Reputation: 1278
I was wondering if anyone had useful ideas or code for web scraping tables from Wikipedia.
Specifically, I'm interested in the Presidential election results table in the "Results by county" section on Wikipedia.
An example table can be found using the following link and scrolling down to the "Results by county" section: https://en.wikipedia.org/wiki/1948_United_States_presidential_election_in_Texas
I've tried some solutions from the following StackOverflow post: Importing wikipedia tables in R
However, they don't appear to be appliable to the type of table I want to scrape in Wikipedia.
Any advice, solutions, or code would be greatly appreciated. Thank you!
Upvotes: 1
Views: 474
Reputation: 124048
Making use of the rvest
package you could get the table by first selecting the element containing the desired table via html_element("table.wikitable.sortable")
and then extracting the table via html_table()
like so:
library(rvest)
url <- "https://en.wikipedia.org/wiki/1948_United_States_presidential_election_in_Texas"
html <- read_html(url)
county_table <- html %>%
html_element("table.wikitable.sortable") %>%
html_table()
head(county_table)
#> # A tibble: 6 x 14
#> County `Harry S. Truman… `Harry S. Truman… `Thomas E. Dewey… `Thomas E. Dewe…
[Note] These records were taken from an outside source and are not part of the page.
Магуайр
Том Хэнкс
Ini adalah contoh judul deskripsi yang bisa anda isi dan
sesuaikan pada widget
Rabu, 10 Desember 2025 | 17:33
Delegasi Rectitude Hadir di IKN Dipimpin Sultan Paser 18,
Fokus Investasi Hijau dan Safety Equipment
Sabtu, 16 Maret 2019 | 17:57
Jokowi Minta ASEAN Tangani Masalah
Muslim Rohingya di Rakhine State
#> <chr> <chr> <chr> <chr> <chr>
#> 1 County # % # %
#> 2 Anders… 3,242 62.37% 1,199 23.07%
#> 3 Andrews 816 85.27% 101 10.55%
#> 4 Angeli… 4,377 69.05% 1,000 15.78%
#> 5 Aransas 418 61.02% 235 34.31%
#> 6 Archer 1,599 86.20% 191 10.30%
#> # … with 9 more variables: Strom ThurmondStates’ Rights Democratic <chr>,
#> # Strom ThurmondStates’ Rights Democratic.1 <chr>,
#> # Henry A. WallaceProgressive <chr>, Henry A. WallaceProgressive.1 <chr>,
#> # Various candidatesOther parties <chr>,
#> # Various candidatesOther parties.1 <chr>, Margin <chr>, Margin.1 <chr>,
#> # Total votes cast[11] <chr>
Upvotes: 5